Valentine Fennell Bowler was born in 1894 on Annandayle Station, the family property near Holbrook, Germanton, New South Wales to parents Samuel Patrick and Mary Catherine Bowler (nee Fallon). Val, as he was known, was the second eldest of six boys, with an elder brother John and younger brothers Harold, Samuel, Cyril and Kenneth. Sadly his father Samuel died in 1903, when Val was just eight years old. Val attended St Ignatius Catholic College in Riverview, Sydney and obtained rural training at Wagga Wagga Experimental Farm. At the time of his enlistment he was a grazier on the family station and had also previously served one year of compulsory service with the 44th Infantry.

Val successfully enlisted in the AIF in Liverpool on January 27th 1915 by increasing his age to 22, although he was only 20 at the time. He was posted to the 2nd Reinforcements to the 1st Australian Light Horse Regiment with the rank of Trooper, and embarked from Sydney aboard HMAT Anglo-Egyptian on February 8th. He saw war service in Egypt prior to being sent to Gallipoli, where his regiment relieved the 2nd Light Horse at Pope’s Post. His younger brother Harold also put his age up to enlist.

Val was taken on strength at Gallipoli with the 1st Light Horse Regiment from his 2nd Reinforcements on July 15th 1915, and on August 3rd the 1st Light Horse began relieving the 2nd Light Horse at Pope’s Post. On August 7th the 1st Light Horse attacked the Turkish trenches opposite Pope’s Hill in support of the major attack by the 3rd Light Horse at the Nek. This support attack was at a great human cost to his regiment with 27 dead, 99 wounded and 32 missing officers and men, however Charles Bean records the number of casualties as 154 from an original attacking party of 200.

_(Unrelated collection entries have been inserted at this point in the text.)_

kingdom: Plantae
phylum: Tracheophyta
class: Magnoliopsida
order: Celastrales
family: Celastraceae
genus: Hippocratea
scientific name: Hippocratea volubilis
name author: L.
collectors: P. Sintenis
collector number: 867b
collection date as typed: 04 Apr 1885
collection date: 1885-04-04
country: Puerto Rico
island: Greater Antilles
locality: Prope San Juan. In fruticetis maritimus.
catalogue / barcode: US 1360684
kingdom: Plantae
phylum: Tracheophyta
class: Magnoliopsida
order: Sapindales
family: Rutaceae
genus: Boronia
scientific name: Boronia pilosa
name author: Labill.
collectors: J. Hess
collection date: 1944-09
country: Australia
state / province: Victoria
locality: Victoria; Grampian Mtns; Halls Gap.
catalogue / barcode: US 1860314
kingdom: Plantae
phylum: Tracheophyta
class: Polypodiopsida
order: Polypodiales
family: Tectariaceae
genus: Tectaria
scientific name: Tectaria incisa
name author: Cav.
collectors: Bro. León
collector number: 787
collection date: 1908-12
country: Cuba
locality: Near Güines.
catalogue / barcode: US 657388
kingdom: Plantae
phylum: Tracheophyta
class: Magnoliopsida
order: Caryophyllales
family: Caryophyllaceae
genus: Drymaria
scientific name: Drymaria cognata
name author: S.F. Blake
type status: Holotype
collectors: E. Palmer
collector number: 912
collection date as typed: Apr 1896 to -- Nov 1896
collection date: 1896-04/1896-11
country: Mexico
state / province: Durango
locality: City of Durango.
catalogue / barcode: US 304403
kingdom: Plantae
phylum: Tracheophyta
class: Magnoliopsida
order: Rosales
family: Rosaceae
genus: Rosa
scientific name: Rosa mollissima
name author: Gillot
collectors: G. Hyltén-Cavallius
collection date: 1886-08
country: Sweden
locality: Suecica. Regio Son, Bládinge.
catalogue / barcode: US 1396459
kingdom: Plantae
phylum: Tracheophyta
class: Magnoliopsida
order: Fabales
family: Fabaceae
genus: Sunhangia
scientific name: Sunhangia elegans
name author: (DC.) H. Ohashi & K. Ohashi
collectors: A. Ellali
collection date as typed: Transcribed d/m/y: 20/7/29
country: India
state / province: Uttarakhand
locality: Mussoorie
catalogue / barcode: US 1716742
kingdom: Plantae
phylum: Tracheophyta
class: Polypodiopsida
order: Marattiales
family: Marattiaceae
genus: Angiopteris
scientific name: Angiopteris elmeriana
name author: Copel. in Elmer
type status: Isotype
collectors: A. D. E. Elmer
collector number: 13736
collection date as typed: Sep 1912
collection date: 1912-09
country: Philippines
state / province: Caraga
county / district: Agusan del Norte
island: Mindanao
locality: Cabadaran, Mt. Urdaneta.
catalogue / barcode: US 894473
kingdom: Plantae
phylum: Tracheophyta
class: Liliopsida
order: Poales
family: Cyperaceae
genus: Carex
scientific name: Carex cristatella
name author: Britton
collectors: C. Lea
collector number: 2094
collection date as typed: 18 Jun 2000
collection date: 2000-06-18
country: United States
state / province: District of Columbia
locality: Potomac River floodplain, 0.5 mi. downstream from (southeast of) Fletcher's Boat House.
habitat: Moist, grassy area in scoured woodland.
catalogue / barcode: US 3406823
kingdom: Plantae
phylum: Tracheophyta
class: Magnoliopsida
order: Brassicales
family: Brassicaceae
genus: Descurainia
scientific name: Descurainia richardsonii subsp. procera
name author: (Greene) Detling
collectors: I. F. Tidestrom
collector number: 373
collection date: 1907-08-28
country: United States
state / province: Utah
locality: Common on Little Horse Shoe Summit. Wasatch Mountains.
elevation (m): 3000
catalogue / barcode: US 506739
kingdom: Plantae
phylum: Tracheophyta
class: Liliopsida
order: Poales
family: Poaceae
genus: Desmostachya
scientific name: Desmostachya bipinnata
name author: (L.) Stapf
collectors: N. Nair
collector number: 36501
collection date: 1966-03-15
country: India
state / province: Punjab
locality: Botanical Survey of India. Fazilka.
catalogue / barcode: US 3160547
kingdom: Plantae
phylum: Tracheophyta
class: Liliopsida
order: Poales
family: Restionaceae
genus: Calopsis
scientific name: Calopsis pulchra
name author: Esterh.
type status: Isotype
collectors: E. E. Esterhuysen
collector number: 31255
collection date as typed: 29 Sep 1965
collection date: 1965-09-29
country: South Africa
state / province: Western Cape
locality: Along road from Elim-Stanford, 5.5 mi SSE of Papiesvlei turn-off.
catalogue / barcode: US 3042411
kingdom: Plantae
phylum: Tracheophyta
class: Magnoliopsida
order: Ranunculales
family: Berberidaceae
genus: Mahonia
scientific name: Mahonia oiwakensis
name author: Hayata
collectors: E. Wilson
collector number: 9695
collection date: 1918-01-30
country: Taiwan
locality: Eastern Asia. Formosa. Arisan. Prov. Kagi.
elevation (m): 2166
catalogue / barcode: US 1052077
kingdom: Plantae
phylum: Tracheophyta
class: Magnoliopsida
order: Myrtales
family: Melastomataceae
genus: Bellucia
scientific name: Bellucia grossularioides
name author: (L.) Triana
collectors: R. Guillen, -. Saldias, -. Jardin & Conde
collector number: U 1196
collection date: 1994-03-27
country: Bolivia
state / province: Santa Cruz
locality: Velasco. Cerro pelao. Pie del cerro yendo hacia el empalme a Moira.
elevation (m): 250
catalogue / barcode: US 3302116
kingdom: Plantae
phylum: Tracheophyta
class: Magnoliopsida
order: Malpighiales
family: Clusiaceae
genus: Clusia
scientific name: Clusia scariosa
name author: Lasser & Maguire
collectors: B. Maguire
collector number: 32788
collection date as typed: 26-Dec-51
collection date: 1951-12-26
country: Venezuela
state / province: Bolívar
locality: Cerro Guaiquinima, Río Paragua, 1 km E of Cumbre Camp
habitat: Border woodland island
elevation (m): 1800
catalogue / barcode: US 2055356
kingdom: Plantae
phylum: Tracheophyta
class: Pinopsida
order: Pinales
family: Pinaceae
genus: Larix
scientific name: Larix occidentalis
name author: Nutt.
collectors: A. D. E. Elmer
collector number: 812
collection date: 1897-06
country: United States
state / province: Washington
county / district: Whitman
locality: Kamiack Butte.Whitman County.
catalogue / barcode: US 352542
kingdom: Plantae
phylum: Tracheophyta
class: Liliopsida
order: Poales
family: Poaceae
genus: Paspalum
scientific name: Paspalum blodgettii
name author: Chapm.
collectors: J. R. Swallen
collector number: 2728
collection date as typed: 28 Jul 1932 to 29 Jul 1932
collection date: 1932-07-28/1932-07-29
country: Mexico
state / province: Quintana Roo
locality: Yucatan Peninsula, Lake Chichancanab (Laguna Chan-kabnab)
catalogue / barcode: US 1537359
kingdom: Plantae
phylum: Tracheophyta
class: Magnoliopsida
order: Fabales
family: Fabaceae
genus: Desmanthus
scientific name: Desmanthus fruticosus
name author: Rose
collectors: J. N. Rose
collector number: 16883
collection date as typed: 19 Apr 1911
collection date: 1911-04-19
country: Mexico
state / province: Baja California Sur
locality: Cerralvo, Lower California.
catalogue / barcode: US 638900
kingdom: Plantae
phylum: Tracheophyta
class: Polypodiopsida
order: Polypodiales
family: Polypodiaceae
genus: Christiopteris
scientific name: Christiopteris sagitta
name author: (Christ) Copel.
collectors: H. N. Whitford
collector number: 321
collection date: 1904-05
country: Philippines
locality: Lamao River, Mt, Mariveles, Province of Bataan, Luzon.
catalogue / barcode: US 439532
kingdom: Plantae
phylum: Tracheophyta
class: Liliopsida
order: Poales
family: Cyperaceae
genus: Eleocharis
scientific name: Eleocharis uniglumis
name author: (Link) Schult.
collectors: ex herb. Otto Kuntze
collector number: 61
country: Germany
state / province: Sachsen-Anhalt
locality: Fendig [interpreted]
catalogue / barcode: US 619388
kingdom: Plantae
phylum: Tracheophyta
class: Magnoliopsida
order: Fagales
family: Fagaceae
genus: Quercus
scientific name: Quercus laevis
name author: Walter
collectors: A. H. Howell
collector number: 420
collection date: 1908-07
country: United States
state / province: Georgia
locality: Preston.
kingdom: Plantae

Grave of Valentine Fennell Bowler in Beach Cemetery, Gallipoli

Val was killed on August 7th 1915 by a sniper whilst on sentry duty following the day’s strong fighting. Of his death, Private Walter John Hudson wrote, “At about 9.50 on the night of the 7th August, Bowler told me he was feeling ill – generally run down. At about 10 oclock, myself and Bowler went to our posts in the trench at Pope’s Hill, the two posts being within 20 yards of each other. Within a few minutes Bowler was shot through the head…” Val was taken to the Casualty Clearing Station where Private John Francis “Frank” Purtell, a mate of his, stayed with him until he passed away around two hours later. Frank later gave Val’s kit to his brother Harold, who served in the 12th Light Horse Regiment before being transferred to the 5th Field Artillery Brigade. Like Val, Frank was born in Holbrook and they possibly knew each other prior to both being posted to the 2nd Reinforcements to the 1st Australian Light Horse Regiment, where they embarked together and fought together at Gallipoli, where Val was killed. Val was buried at Beach Cemetery on the southern point of ANZAC Cove the following day by Chaplain Reverend McPhee. He was just 21 years old.

Val’s brother Harold survived the war and at the time of his discharge was in training as a flying officer pilot with the rank of Second Lieutenant on probation with No. 6 Training Squadron, Australian Flying Corps.